Express the lines from the start of the records through the line containing "Тормозных трубок", inclusive, as a JSON list of strings with one string per line and any blank lines omitted.
Start of SOURCE MATERIAL
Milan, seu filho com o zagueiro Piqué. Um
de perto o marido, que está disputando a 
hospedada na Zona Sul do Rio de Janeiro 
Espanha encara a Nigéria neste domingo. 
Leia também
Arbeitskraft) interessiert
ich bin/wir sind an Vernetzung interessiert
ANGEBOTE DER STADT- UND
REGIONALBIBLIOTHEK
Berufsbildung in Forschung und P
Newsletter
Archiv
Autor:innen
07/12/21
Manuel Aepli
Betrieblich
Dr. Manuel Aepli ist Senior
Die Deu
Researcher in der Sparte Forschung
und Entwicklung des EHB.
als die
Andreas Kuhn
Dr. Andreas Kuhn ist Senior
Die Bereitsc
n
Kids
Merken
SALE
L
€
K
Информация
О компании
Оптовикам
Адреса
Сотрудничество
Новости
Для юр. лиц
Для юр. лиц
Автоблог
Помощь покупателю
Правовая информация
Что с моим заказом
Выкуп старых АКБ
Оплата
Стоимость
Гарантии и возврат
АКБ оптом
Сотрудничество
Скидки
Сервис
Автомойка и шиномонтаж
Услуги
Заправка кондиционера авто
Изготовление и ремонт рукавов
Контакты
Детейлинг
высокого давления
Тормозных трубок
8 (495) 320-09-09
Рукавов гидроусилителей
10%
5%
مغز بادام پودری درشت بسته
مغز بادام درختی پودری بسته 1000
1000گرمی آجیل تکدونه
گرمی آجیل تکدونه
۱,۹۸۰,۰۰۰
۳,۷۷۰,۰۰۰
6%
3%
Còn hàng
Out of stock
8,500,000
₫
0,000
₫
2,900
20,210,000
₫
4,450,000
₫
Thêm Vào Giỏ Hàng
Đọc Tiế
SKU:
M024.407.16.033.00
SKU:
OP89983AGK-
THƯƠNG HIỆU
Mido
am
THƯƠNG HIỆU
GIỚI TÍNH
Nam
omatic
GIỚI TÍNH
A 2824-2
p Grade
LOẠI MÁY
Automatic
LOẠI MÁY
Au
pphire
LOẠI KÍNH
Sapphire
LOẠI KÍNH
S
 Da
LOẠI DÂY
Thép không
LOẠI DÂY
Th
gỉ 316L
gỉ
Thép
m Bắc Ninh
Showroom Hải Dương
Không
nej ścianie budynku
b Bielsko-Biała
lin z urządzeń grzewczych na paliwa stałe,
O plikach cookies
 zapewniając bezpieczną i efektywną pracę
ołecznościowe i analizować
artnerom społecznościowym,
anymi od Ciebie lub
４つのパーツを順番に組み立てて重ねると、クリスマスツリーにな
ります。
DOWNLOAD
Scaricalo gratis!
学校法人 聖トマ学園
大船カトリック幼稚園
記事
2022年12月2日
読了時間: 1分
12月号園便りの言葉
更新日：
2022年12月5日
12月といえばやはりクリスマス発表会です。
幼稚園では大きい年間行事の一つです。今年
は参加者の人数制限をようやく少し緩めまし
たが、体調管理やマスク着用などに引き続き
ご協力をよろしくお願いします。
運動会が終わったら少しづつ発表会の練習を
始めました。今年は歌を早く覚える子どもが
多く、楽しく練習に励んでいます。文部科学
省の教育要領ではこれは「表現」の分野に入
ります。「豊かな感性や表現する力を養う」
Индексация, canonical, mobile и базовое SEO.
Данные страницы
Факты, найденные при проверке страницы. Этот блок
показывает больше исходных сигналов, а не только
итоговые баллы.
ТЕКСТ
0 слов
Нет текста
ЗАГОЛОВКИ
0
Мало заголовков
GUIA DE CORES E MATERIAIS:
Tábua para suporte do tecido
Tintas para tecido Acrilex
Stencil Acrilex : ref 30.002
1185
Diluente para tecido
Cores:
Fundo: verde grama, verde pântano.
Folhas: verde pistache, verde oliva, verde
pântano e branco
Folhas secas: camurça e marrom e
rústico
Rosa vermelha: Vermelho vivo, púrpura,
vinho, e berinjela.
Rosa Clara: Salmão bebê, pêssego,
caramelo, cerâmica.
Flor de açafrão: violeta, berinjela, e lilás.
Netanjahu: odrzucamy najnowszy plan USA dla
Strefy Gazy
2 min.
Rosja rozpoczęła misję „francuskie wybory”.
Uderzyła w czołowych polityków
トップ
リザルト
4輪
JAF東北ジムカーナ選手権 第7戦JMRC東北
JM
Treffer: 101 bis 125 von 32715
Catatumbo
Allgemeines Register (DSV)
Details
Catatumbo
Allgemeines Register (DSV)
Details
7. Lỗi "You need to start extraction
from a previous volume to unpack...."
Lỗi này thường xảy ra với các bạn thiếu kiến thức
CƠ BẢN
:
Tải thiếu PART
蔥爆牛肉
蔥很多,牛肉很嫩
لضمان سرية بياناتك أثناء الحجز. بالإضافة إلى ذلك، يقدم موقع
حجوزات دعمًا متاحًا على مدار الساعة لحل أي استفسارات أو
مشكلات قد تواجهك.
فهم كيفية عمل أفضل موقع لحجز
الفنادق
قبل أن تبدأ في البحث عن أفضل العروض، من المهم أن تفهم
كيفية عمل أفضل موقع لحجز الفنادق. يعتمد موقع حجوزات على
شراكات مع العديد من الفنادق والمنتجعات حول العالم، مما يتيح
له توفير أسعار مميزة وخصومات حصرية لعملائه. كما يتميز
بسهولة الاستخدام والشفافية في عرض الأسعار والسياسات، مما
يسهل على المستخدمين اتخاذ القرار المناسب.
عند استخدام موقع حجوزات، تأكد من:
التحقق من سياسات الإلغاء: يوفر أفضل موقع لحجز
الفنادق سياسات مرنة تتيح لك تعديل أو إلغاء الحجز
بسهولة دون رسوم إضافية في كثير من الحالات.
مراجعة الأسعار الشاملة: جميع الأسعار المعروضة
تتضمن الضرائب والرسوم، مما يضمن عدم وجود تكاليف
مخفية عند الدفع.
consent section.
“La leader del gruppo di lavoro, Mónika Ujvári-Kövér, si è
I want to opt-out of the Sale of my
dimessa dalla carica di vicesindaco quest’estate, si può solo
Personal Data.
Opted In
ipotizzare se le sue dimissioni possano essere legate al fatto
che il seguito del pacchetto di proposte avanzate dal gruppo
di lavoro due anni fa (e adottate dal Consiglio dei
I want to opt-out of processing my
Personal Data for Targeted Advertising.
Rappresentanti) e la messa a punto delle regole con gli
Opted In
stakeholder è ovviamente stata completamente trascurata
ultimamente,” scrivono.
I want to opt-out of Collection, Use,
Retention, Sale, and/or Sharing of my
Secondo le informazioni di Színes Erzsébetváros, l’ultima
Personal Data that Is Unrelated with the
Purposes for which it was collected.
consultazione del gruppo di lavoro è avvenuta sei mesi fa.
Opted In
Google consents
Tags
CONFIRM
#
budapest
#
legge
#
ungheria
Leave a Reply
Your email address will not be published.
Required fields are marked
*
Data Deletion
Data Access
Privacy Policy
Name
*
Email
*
End of SOURCE MATERIAL
SOLUTION -
[
  "Milan, seu filho com o zagueiro Piqué. Um",
  "de perto o marido, que está disputando a ",
  "hospedada na Zona Sul do Rio de Janeiro ",
  "Espanha encara a Nigéria neste domingo. ",
  "Leia também",
  "Arbeitskraft) interessiert",
  "ich bin/wir sind an Vernetzung interessiert",
  "ANGEBOTE DER STADT- UND",
  "REGIONALBIBLIOTHEK",
  "Berufsbildung in Forschung und P",
  "Newsletter",
  "Archiv",
  "Autor:innen",
  "07/12/21",
  "Manuel Aepli",
  "Betrieblich",
  "Dr. Manuel Aepli ist Senior",
  "Die Deu",
  "Researcher in der Sparte Forschung",
  "und Entwicklung des EHB.",
  "als die",
  "Andreas Kuhn",
  "Dr. Andreas Kuhn ist Senior",
  "Die Bereitsc",
  "n",
  "Kids",
  "Merken",
  "SALE",
  "L",
  "€",
  "K",
  "Информация",
  "О компании",
  "Оптовикам",
  "Адреса",
  "Сотрудничество",
  "Новости",
  "Для юр. лиц",
  "Для юр. лиц",
  "Автоблог",
  "Помощь покупателю",
  "Правовая информация",
  "Что с моим заказом",
  "Выкуп старых АКБ",
  "Оплата",
  "Стоимость",
  "Гарантии и возврат",
  "АКБ оптом",
  "Сотрудничество",
  "Скидки",
  "Сервис",
  "Автомойка и шиномонтаж",
  "Услуги",
  "Заправка кондиционера авто",
  "Изготовление и ремонт рукавов",
  "Контакты",
  "Детейлинг",
  "высокого давления",
  "Тормозных трубок"
]